First code for correctness, then for clarity (the two are often connected, of course!). Finally, and only if you have real empirical evidence that you actually need to, you can look at optimizing. Premature optimization really is evil. Optimization almost always costs you time, clarity, maintainability. You'd better be sure you're buying something worthwhile with that.

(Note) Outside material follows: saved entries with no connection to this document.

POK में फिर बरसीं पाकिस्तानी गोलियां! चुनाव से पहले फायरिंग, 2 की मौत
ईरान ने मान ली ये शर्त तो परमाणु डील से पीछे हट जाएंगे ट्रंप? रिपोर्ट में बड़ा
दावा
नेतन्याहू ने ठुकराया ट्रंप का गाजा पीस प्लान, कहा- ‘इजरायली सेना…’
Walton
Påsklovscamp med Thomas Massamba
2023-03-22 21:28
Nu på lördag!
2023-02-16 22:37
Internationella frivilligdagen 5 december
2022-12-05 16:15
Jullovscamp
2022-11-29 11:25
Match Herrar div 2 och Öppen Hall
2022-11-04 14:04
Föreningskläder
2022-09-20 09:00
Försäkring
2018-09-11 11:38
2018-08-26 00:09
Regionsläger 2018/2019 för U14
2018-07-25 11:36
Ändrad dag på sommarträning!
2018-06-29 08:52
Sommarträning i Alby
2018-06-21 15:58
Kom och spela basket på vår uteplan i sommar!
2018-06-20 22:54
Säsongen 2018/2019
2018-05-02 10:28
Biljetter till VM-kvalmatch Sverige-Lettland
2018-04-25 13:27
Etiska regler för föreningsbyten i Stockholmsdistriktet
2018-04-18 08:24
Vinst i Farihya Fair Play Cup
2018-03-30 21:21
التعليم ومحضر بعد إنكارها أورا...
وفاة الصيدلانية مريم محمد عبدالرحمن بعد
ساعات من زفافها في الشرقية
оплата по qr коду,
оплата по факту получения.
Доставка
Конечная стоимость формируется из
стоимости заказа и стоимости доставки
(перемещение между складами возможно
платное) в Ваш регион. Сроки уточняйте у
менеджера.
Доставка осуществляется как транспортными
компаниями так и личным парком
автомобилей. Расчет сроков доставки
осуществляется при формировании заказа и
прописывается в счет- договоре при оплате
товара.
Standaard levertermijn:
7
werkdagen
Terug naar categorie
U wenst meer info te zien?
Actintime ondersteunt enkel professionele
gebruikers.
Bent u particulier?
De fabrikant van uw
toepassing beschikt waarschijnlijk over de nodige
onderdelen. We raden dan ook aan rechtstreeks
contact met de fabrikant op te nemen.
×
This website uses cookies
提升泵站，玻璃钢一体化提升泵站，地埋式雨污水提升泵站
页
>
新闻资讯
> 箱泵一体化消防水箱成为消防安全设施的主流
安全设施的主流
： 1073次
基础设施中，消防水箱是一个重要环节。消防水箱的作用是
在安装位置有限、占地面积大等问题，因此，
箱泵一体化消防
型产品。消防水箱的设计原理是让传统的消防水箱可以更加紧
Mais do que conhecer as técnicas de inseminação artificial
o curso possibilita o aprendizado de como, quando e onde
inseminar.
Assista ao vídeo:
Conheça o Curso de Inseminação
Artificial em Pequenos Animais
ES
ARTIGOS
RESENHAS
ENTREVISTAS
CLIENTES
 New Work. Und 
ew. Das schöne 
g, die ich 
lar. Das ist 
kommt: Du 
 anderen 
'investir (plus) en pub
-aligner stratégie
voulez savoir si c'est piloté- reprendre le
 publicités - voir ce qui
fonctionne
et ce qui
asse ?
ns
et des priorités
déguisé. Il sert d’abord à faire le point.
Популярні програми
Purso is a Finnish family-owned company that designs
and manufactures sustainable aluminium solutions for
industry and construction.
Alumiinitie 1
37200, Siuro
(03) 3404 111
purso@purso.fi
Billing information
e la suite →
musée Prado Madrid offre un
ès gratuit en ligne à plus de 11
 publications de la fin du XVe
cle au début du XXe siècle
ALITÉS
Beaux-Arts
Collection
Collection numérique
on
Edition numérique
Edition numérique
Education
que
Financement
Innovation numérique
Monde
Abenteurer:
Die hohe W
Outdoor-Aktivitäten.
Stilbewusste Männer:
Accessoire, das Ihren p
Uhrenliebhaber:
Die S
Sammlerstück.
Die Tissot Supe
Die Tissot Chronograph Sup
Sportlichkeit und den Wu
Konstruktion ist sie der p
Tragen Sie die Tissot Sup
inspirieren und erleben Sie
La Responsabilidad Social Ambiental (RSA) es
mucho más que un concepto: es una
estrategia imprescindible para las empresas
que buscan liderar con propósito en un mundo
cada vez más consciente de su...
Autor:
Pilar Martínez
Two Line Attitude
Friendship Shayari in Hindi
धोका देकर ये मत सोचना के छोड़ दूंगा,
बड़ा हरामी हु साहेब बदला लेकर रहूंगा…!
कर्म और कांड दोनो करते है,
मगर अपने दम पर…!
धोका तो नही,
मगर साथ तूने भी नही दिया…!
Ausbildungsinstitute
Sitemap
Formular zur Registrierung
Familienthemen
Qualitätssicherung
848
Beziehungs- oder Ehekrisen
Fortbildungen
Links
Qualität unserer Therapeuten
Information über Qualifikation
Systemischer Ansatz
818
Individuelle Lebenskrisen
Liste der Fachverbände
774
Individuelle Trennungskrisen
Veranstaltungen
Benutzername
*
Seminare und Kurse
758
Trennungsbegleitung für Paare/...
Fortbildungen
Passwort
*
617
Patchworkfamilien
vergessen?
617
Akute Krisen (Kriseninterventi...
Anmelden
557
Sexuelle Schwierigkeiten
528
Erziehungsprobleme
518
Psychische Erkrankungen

y = (x>0)*value1 + (x <= 0)*value2;
Don't use it in any of your code. This is a good example on how to write terrible
code because it is not intuitive at all. Also, whether you will get any performance gain or not, depends on your machine architecture (depends upon number of cycles taken by multiplication instruction
of your architecture).
However, the conditional statements in C and C++ (e.g. if else
), at the very lowest level (in the hardware), are expensive. In order to understand why, you have to understand how pipelines work. It can lead to pipeline flushes and decreasing the efficiency of the processor.
The Linux kernel
uses optimization techniques for conditional statements and it is __builtin_expect
. When working with conditional statements (if-else statements), we often know which branch is true and which is not (most probable). If compiler knows this information in advance, it can generate most optimized code.
#define likely(x) __builtin_expect(!!(x), 1)
#define unlikely(x) __builtin_expect(!!(x), 0)
if (likely(x > 0)) {
y = value1;
} else {
y = value2;
}
For above example, i have marked if
condition as likely()
true, so compiler will put true code immediately after branch, and false code within the branch instruction. In this way compiler can achieve optimization. But don’t use likely()
and unlikely()
macros blindly. If prediction is correct, it means there is zero cycle of jump instruction, but if prediction is wrong, then it will take several cycles, because processor needs to flush it’s pipeline which is worst than no prediction.